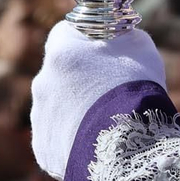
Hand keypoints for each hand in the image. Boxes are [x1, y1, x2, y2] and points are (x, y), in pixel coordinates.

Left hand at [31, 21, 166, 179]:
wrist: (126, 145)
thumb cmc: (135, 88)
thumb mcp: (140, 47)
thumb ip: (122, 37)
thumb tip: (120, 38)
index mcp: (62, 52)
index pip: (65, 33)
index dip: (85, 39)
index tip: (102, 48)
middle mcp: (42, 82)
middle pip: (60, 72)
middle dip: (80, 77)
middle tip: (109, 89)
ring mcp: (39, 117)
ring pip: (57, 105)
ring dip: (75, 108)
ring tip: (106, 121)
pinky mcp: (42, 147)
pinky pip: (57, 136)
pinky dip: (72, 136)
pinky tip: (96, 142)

+-------+

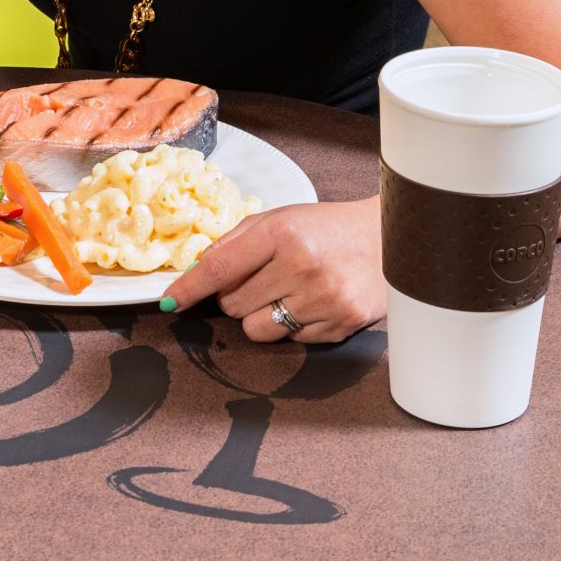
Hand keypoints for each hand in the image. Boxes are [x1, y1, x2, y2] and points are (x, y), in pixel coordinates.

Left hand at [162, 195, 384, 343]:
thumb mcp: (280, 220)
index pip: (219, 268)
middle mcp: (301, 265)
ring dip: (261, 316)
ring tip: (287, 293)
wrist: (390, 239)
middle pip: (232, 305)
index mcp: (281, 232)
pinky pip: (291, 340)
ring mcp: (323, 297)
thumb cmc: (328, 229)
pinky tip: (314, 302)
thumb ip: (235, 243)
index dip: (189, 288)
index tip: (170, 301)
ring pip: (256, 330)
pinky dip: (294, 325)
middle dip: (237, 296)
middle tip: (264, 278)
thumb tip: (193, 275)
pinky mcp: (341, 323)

+-------+

▸ Task brief
Every line of the records containing the word "thumb" must appear in the answer.

▸ Exercise response
thumb cmc: (135, 88)
thumb mcp: (140, 47)
thumb ip: (122, 37)
thumb tip: (120, 38)
thumb mcp: (280, 220)
thumb cmc: (328, 229)
thumb ip: (235, 243)
thumb tip: (193, 275)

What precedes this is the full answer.